Même ses adversaires du soir avaient entendu parler de Jordan. Moncrief, Cummings et Pressey sont donc allés voir Sidney Green pour lui demander si la légende était vraie :
« Ils sont tous venus me voir et m'ont demandé ' Est-ce que ce gars est vraiment bon ? Est-ce qu'il est vraiment aussi bon que ce que l'on dit ? On l'a tous regardé et je leur ai dit ' Vous verrez '. Et il a réalisé une performance incroyable devant tous ces enfants. »
Inutile de dire que voir Michael Jordan briller à l'occasion d'un troisième match de pré-saison n'était pas inattendu. Mais qu'il domine à ce point, et face à une telle opposition, si.
« Son niveau de jeu était très élevé. J'étais en train de me dire ' Suis-je si nul ou est-il aussi fort ? ' » raconte Sidney Moncrief. Un futur double All-Star à qui Michael a causé bien du tort lors de ce match.
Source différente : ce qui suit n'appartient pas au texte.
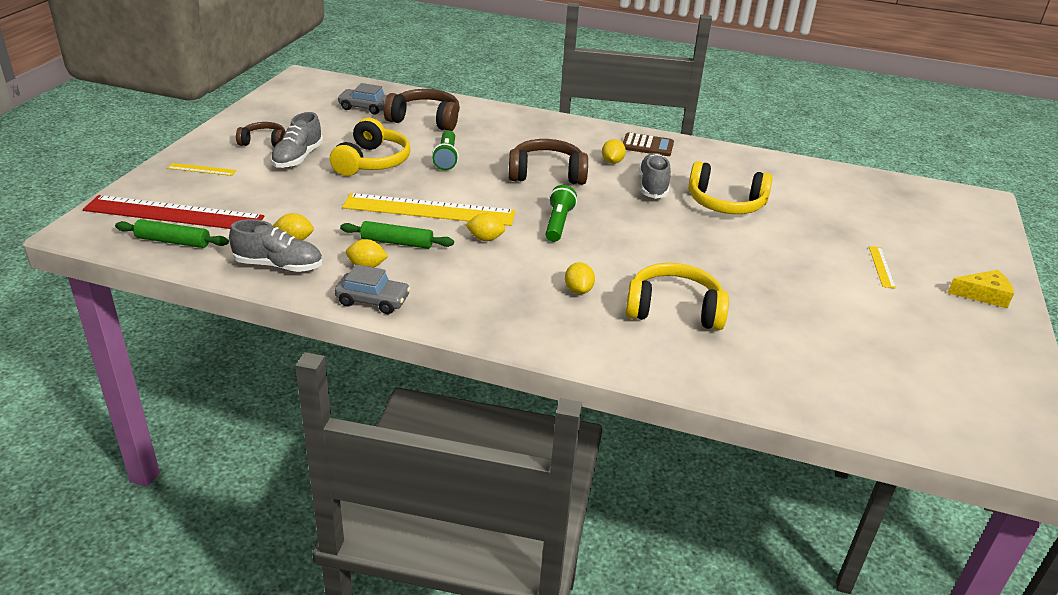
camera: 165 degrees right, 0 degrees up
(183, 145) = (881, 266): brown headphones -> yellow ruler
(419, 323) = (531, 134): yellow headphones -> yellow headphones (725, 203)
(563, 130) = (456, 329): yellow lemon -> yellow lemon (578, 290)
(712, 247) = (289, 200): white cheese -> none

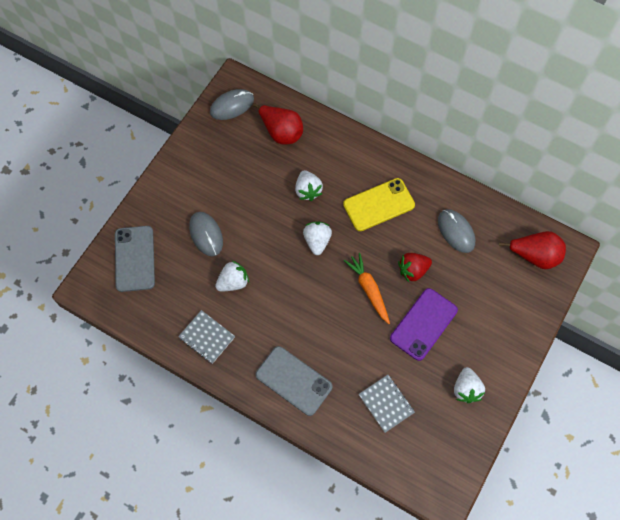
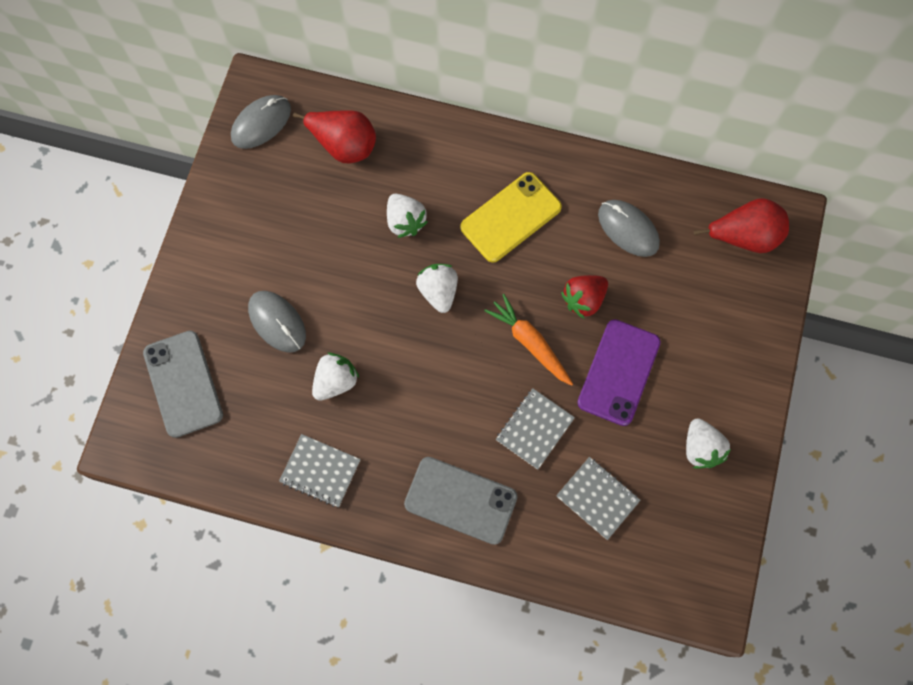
camera: 15 degrees left, 5 degrees up
(356, 347) = (534, 429): none -> grey notebook

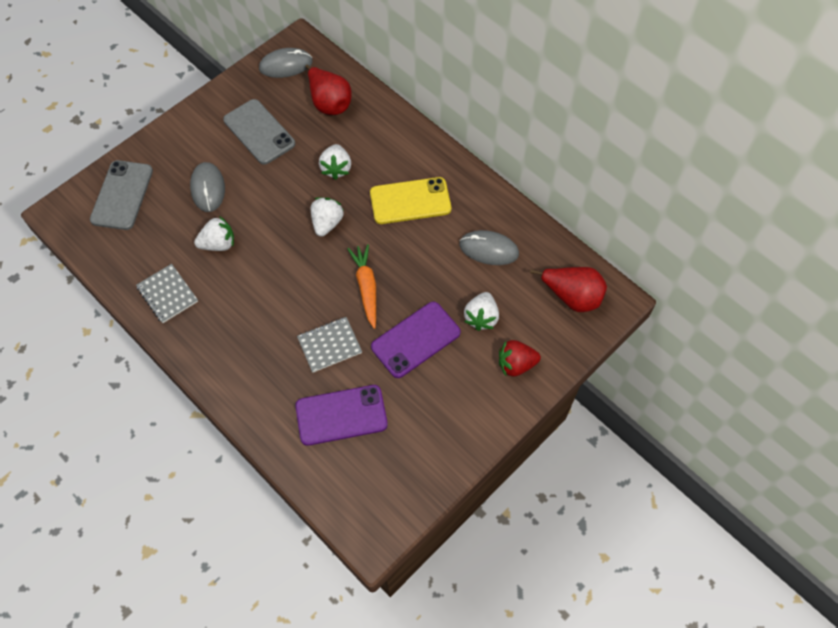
camera: 30 degrees right, 10 degrees down
(460, 500) = (245, 364): grey phone -> grey phone (259, 132)
(583, 300) = (424, 279): red strawberry -> red strawberry (516, 364)
(597, 498) = (341, 415): grey notebook -> purple phone
(628, 229) = (489, 249): grey mouse -> grey mouse turned 60 degrees counterclockwise
(701, 448) = (440, 423): white strawberry -> white strawberry (481, 317)

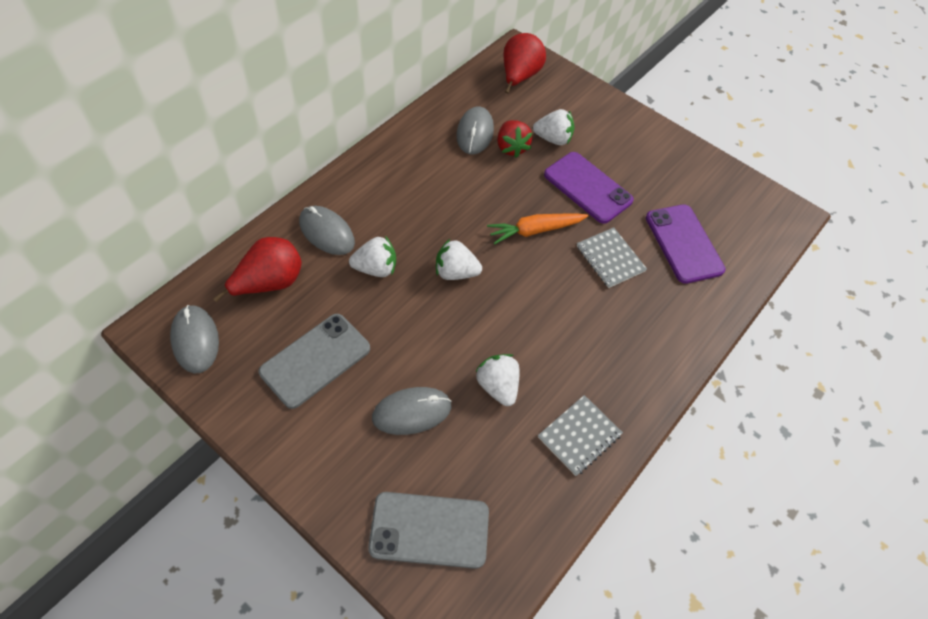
camera: 100 degrees left, 5 degrees down
(375, 136) = (326, 232): none -> grey mouse
(410, 201) = (419, 196): yellow phone -> none
(516, 364) = (596, 116): red strawberry -> red strawberry (511, 147)

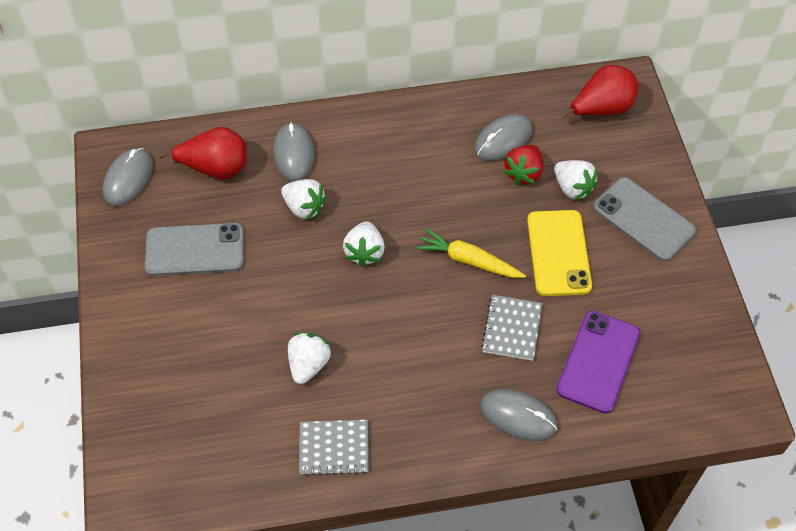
camera: 45 degrees right, 0 degrees up
(412, 412) = (226, 337): grey mouse -> grey mouse (518, 416)
(429, 529) = (160, 428): grey phone -> grey phone (643, 219)
(455, 272) = (364, 252): white strawberry -> white strawberry turned 135 degrees counterclockwise
(535, 230) = (468, 260): orange carrot -> yellow carrot
(587, 188) = (558, 253): purple phone -> yellow phone

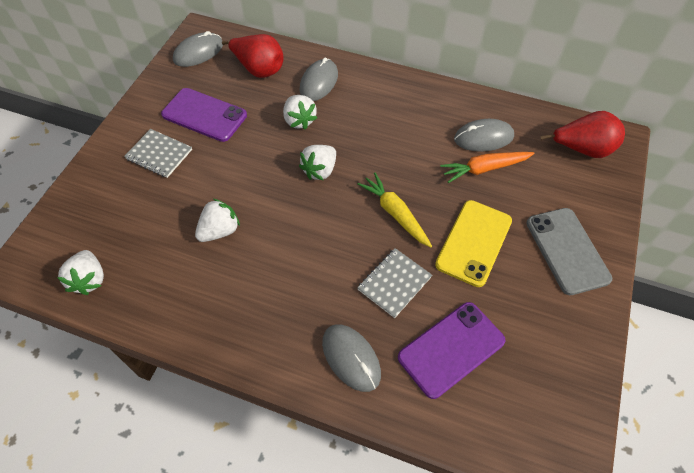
camera: 30 degrees right, 0 degrees up
(195, 250) = (204, 115): grey phone -> purple phone
(334, 448) = (190, 303): grey notebook -> grey notebook (159, 154)
(523, 173) = (484, 169): red strawberry -> orange carrot
(573, 188) = (519, 198): white strawberry -> white strawberry (89, 279)

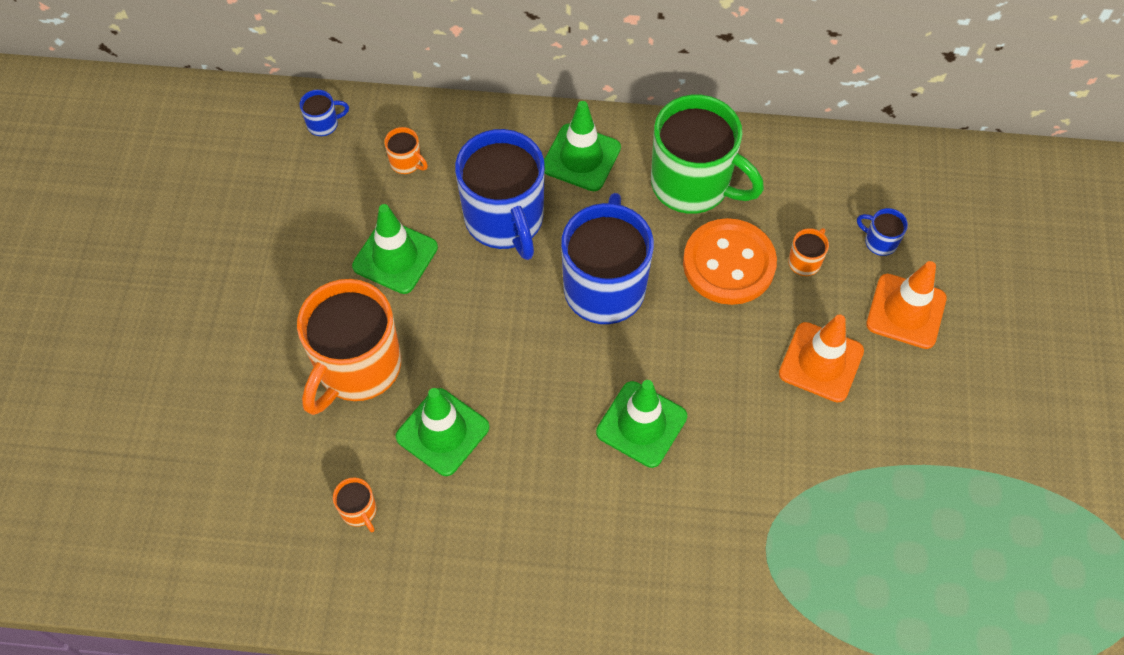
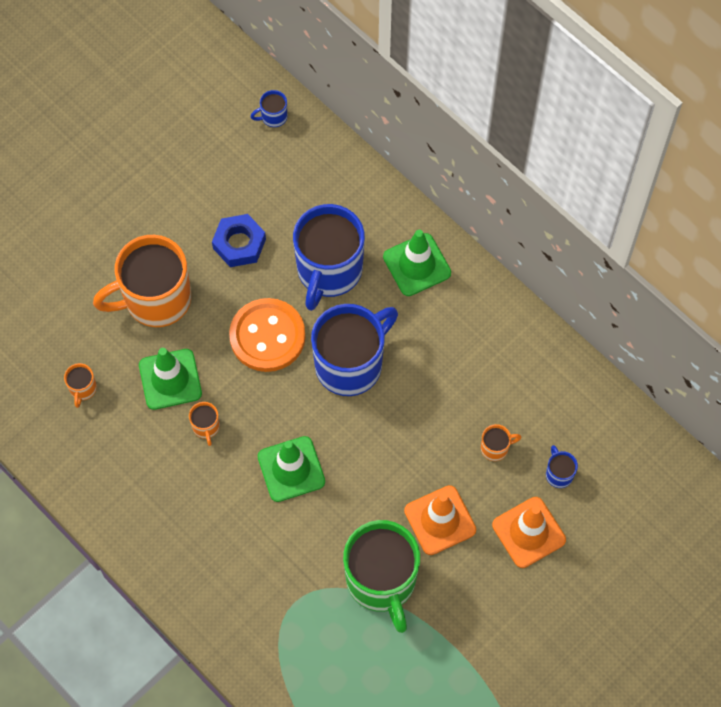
camera: 40 degrees right, 5 degrees up
(324, 124) = (273, 117): blue mug -> blue mug turned 135 degrees clockwise
(395, 257) = (239, 244): green traffic cone -> blue nut
(406, 162) = (302, 184): orange mug -> orange mug (206, 427)
(692, 184) = (472, 339): green mug -> green mug (382, 581)
(729, 264) = (444, 411): orange button -> orange button (267, 336)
Résultat : 22 points pour MJ. Le plus gros total du match. Une victoire pour les Bulls (100-87). Et une première ovation. Bref, une prédiction.
Un bain de foule
Deux ans après, l'Indiana Washington High School n'existe plus. East Chicago ayant décidé de fusionner ses écoles. Et de raser l'ancien gymnase des lycéens dans lequel Michael Jordan a fait ses premiers pas à domicile en tant joueur des Bulls. Mettant fin aux débuts de His Airness, mais aussi à l'ancienne équipe universitaire des Senators, dont le nom est seulement resté sur l'ancienne rue du gymnase. Un troisième match de pré-saison dans le gymnase d'un lycée : voilà qui semble anachronique de nos jours, alors que les franchises NBA préfèrent se rendre sur le Vieux Continent ou en Chine pour se jauger. La destruction du gymnase agit alors comme un parfait symbole d'une ère terminée.
« Nous disputions des matches de pré-saison dans des gymnases de lycée, comme beaucoup d'autres équipes » confie Tim Hallam, directeur des relations avec les médias des Bulls. « C'était un moyen de rapprocher notre équipe de son environnement et de permettre à des gens qui n'auraient jamais vu les Bulls jouer d'assister à un match. »
C'est donc dans ce contexte que Michael Jordan a capté pour la première fois tous les regards des fans de sa franchise. Selon Michael Puente, le jeune public qui s'était rendu au gymnase à cette occasion, sous le choc, ne prenait même plus la peine de s'asseoir. Il contemplait juste le récital. Et pouvait se mettre à rêver d'un avenir radieux, où His Airness multiplierait les chefs d’œuvre pour guider les Bulls vers les sommets. Quand le buzzer final a retenti, cette jeunesse n'a pas pu se contenir.
« Nous n'avions pas la sécurité d'aujourd'hui, et jouer dans un lycée représentait un tas de problèmes » rappelle Tim Hallam. « Après le match, la sécurité n'était pas aussi présente qu'elle l'est aujourd'hui. Ce jour-là, il n'y en avait aucune. Il n'y avait personne pour les arrêter, ils étaient tellement excités qu'ils auraient fait n'importe quoi pour s'approcher de lui et le toucher. »
Eux qui ne savaient pas encore, mais espéraient que Michael Jordan deviendra le joueur qui rythmera leur vie et leurs plus grande joies de supporters étaient tout simplement séduits. Logiquement. Comme toute la planète NBA le sera très bientôt.